▶ LIST OF TASKS
1 > According to the FPGA starfield tutorial, which Xilinx application note describes using LFSRs as counters?
2 > Name every parameter declared in the module header of the starfield module in the FPGA starfield tutorial, along with its default value.
3 > Go on with the FPGA starfield tutorial from the point where its text stops.

▶ READING PASSAGE
++++
To build this example, you’ll also need the display timings, clock generation, and constraints, that we created in the first part of the series. All these files are available in the FPGA Ad Astra repo together with a makefile for iCEBreaker, and Vivado project for Arty.

A Screen Full of Sky

If we use the maximum sequence of an LFSR, then our starfield is extremely limited in size. To fill the screen, we choose an LFSR that produces a sequence longer than our number of pixels, then restart it when we reach the end of the screen. There are two ways to do this:

  1. Find the LFSR value at the point we want to restart
  2. Use a separate counter

The first option is extremely efficient when it comes to logic. As each value appears only once, it uniquely describes a position in the sequence. Historically, LFSR were used as counters, including on FPGAs. Xilinx has a nice application note describing this: XAPP210.

The second option requires separate counter logic, but on a contemporary FPGA, the cost is minimal. The advantage of this approach is we can easily adjust the direction and speed of the starfield by counting a little more or a little less. This is the approach we’ll use in this project.

We’re going to want a few starfields, so let’s create a dedicated module [src]:

module starfield #(
    parameter H=800,
    parameter V=525,
    parameter INC=-1,
    parameter SEED=21'h1FFFFF,
    parameter MASK=21'hFFF
    ) (
    input  wire logic clk,              // clock
    input  wire logic en,               // enable
    input  wire logic rst,              // reset
    output      logic sf_on,            // star on
    output      logic [7:0] sf_star     // star brightness
    );

    localparam RST_CNT = H * V + INC - 1;  // counter starts at zero, so subtract 1
    logic [20:0] sf_reg, sf_cnt;

    always_ff @(posedge clk) begin
        if (en) begin
            sf_cnt <= sf_cnt + 1;
            if (sf_cnt == RST_CNT) sf_cnt <= 0;
        end
        if (rst) sf_cnt <= 0;
    end

    // select some bits to form stars
    always_comb begin
        sf_on = &{sf_reg | MASK};
        sf_star = sf_reg[7:0];
    end

    lfsr #(
        .LEN(21),
        .TAPS(21'b101000000000000000000),
        .SEED(SEED)
++++
Items stored in a collection
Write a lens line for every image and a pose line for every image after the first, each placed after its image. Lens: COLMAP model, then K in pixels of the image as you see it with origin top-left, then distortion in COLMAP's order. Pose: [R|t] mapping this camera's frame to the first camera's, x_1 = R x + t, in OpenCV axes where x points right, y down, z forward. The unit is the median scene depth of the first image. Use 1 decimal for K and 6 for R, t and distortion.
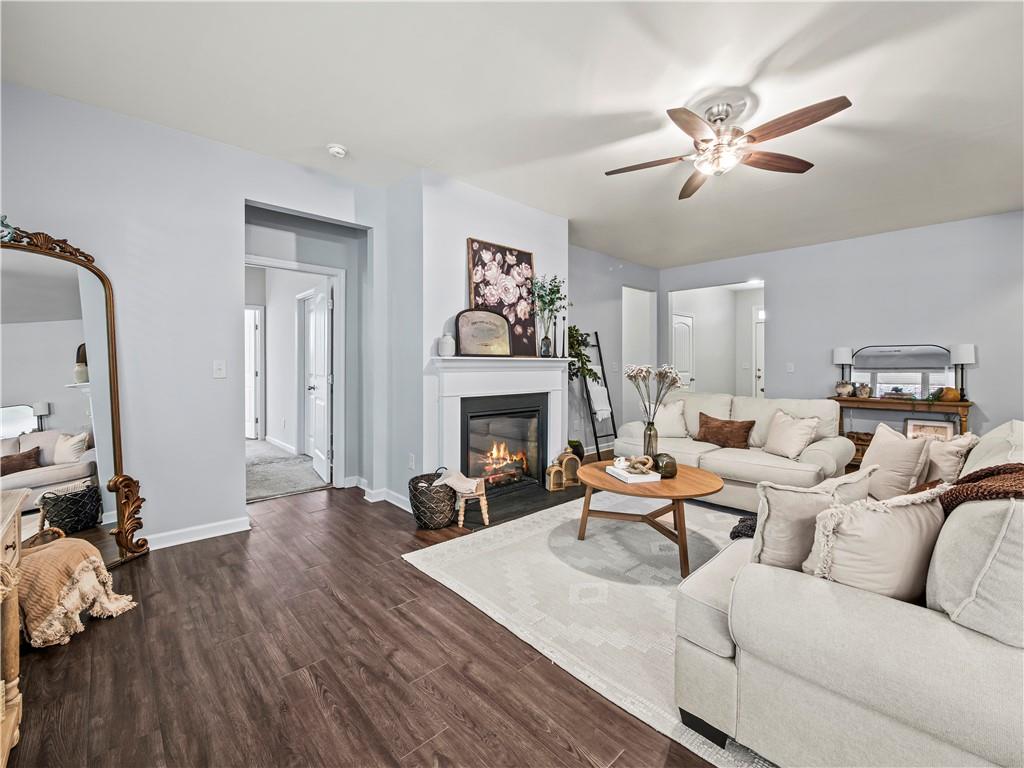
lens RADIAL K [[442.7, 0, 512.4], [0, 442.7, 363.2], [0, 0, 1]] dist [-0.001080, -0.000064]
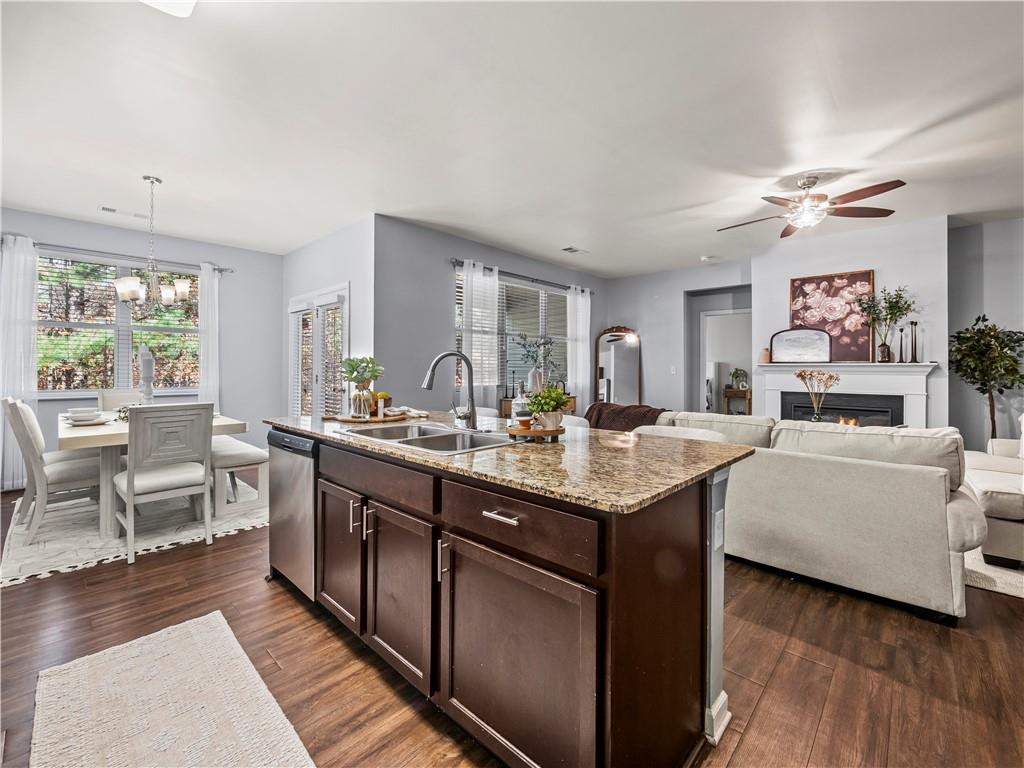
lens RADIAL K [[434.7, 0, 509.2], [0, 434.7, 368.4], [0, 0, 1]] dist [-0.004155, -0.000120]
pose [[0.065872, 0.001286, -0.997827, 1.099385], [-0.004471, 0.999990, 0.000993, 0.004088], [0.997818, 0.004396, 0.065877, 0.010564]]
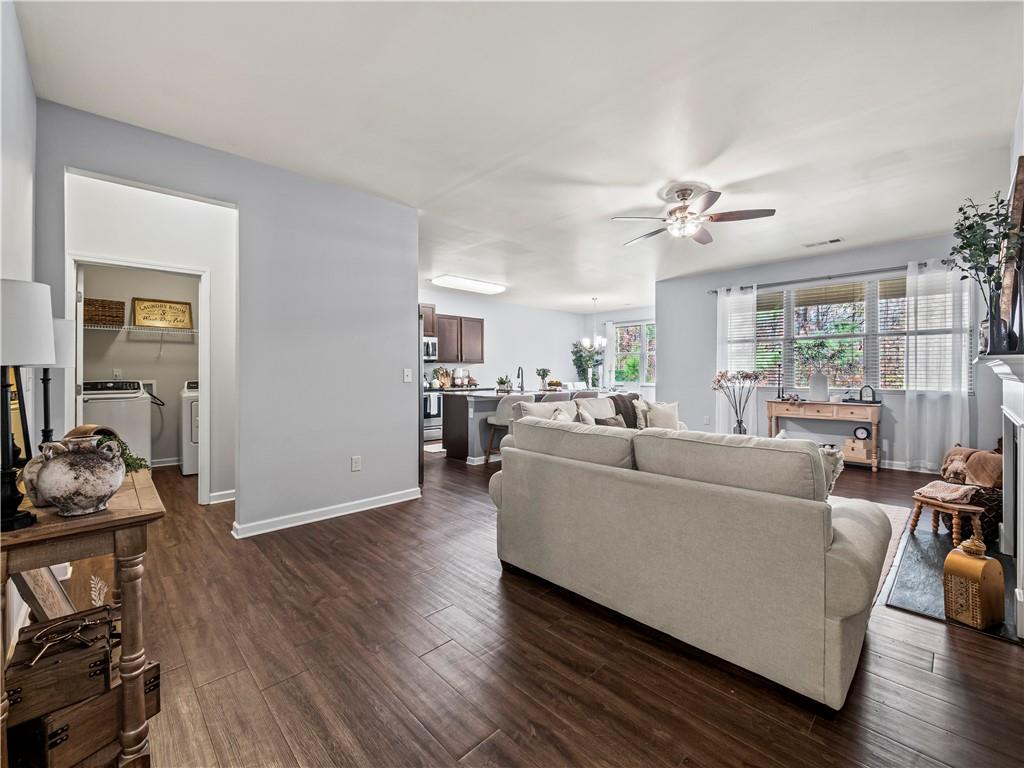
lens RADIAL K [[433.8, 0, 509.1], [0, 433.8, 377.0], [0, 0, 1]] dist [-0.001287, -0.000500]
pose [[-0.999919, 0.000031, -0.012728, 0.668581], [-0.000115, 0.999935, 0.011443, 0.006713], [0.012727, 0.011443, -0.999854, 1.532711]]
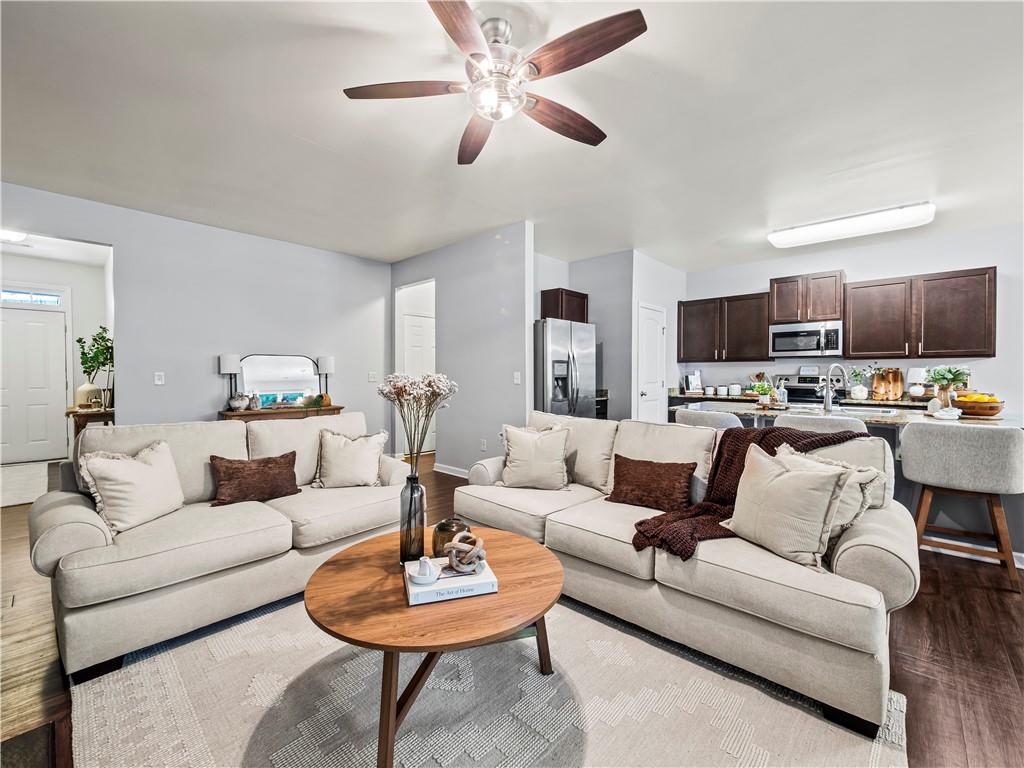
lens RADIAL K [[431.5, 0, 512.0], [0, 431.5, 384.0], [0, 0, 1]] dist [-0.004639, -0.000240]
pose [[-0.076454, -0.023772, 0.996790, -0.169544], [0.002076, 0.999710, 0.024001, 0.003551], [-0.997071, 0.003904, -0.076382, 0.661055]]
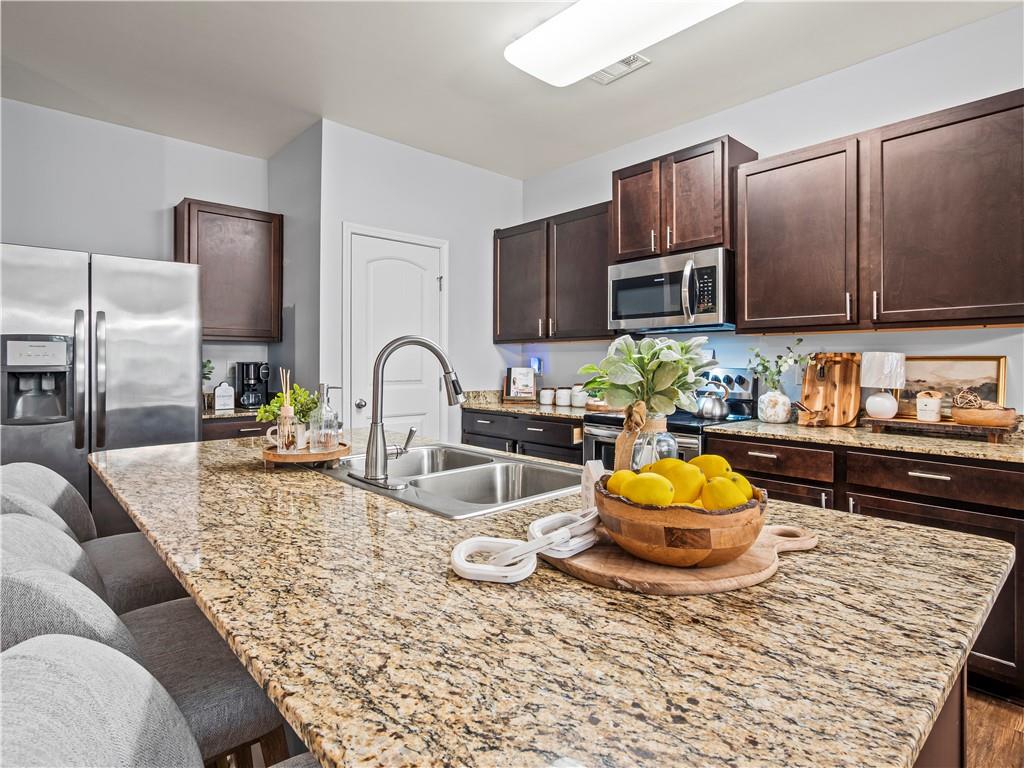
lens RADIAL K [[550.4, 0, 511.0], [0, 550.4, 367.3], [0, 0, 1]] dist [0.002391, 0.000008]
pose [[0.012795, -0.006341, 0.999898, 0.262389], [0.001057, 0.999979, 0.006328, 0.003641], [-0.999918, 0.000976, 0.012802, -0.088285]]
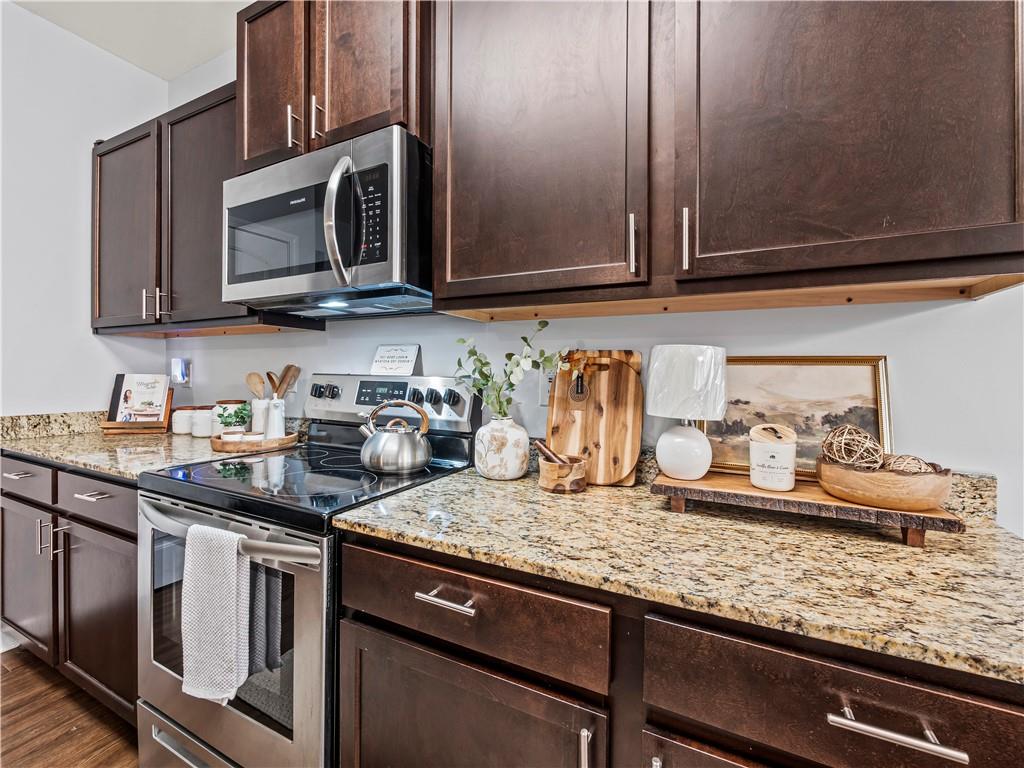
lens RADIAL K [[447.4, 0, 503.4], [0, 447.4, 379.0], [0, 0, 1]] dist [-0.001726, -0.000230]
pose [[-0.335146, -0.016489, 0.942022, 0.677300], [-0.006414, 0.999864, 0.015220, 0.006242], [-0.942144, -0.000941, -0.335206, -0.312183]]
++++
▶ ANSWERS TO THIS EXERCISE
1 > XAPP210

2 > H=800, V=525, INC=-1, SEED=21'h1FFFFF, MASK=21'hFFF

3 >
        ) lsfr_sf (
        .clk,
        .rst(sf_cnt == 21'b0),
        .en,
        .sreg(sf_reg)
    );
endmodule

The starfield module defaults to a 21-bit LFSR, which has a maximum sequence of just over two million. The module takes the screen dimensions as parameters H and W: we’re using the full screen, including the blanking interval, so the starfield doesn’t immediately repeat. The MASK allows us to control the stellar density, the more 1s in the mask, the more stars there will be. Finally, the module outputs an 8-bit value for star brightness, which can be used to create a more varied starfield.

Into Space

Using our module, we can create multiple starfields at different speeds and densities to give that real in-space feeling. Our example top module has three starfields:

Rebuild your project with the new starfield and top modules. Try experimenting with the INC and MASK parameters to create different speeds and densities.

Greetings, World!

I had initially planned to do some more stuff with LFSRs, but on seeing the starfields, I thought they’d make an ideal backdrop for a message. We don’t have a bitmap on which to draw on, so I decided to quickly design a hardware sprite. Sprites are not ideal for large quantities of text but do make for a fun way to display short messages on screen.

Hardware Sprite

Our simple hardware sprite design reads a line of pixels in the blanking interval before drawing them on the following screen line. We’ve departed a little from the most straightforward design by adding a couple of features:

  • Scaling - so a small font can be used to create screen-sized messages
  • Bit Swapping - so sprite data can be MSB or LSB first (no more back-to-front text!)

A hardware sprite has several different modes, such as loading data, waiting for screen position, and drawing; this makes it an ideal candidate for a finite state machine (FSM).

To create the sprite, I worked out the states I wanted to include on pen and paper, then created combinatorial logic to describe the state transitions. Finally, I added the sequential logic to perform the actions for each state, such as loading data from memory. I put the logic for choosing the pixel to draw within the combinatorial process, which is a little ugly, but it has worked well in practice.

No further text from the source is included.